The work on the Acting Web specification has been on-going since 2007 with some of the early concrete, technical ideas going back even to 2005 when I was CEO and CTO of a startup named AxxessAnywhere. AxxessAnywhere had a Service Delivery Platform for telcos, and we had found a way to deliver cheap, pay-per-month services to the laptops of the employees in the business customers of our telco partners. We didn’t get the go-to-market right, the services were too cheap for the telco sales people to bother, so we tried various ways of pivoting. One approach was called a Service Orchestration Network (SON), and the idea was to build a generic service backbone for secure, operator-backed services based on light-weight applications and Internet standards.

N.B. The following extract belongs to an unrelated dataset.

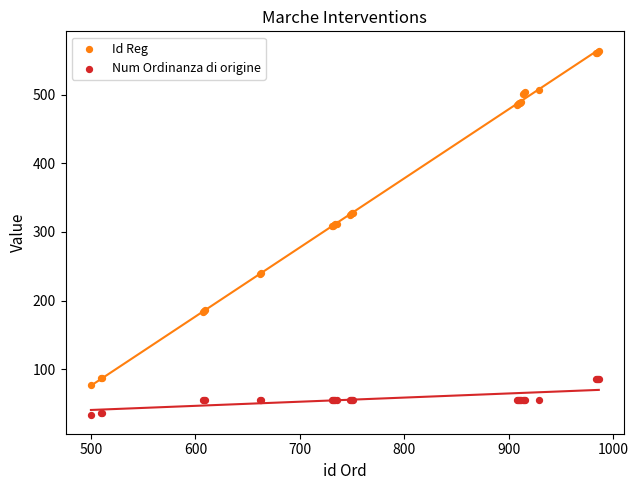

Which series contains the lowest Y value?

Num Ordinanza di origine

Timing is everything, the SON didn’t find an industrial backer, and AxxessAnywhere was instead bought by TANDBERG, the video conferencing company, which again was later acquired by Cisco Systems. I felt strongly about the idea of a Service Orchestration Network, but realised that I had to take the telcos out of the equation to get anywhere. Hence, in the few months between AxxessAnywhere and TANDBERG, I pulled together a draft specification of the “ActingWeb” and published it under Creative Commons license on actingweb.org.
Well, although the ActingWeb specification was fairly complete back in 2007, it was hard to prove that it would work without doing a full implementation. And of course, the proof is in working code. So, in 2007, I had a specification, a theory, but there was no Internet of Things, OAuth had just about started in 2007, and maybe more importantly, cheap cloud computing for small applications was just a dream. Amazon Web Services had opened shop, and Google App Engine was in its infancy, but the cost was sky-high, even for “serious” applications. The economics of deploying tiny, mini-applications to do very specialised things simply didn’t work out!
While working at TANDBERG and then later Cisco Systems, in the Collaboration Technology Group, I was focused on video conferencing while I tinkered a bit on implementing the specification. Then, Internet of Things started to get big and Cisco started its Cisco Spark collaboration platform initiative. I decided to do a full implementation of my specification in the form of a python library, and make a demo app for Cisco Spark in my weekends and personal time. Cisco allowed me publish all the code as Apache 2 licensed open-source projects and blog about it. Later, I left Cisco, got some time to complete the library implementation, as well as update my old 2007 specification to the realities of real code. Finally, at the end of November 2016, I could release the first end-to-end code-validated ActingWeb specification together with the Apache 2 licensed python reference implementation! (Later, Cisco allowed to convert to a BSD licsense, so the reference implementation is now BSD licensed.)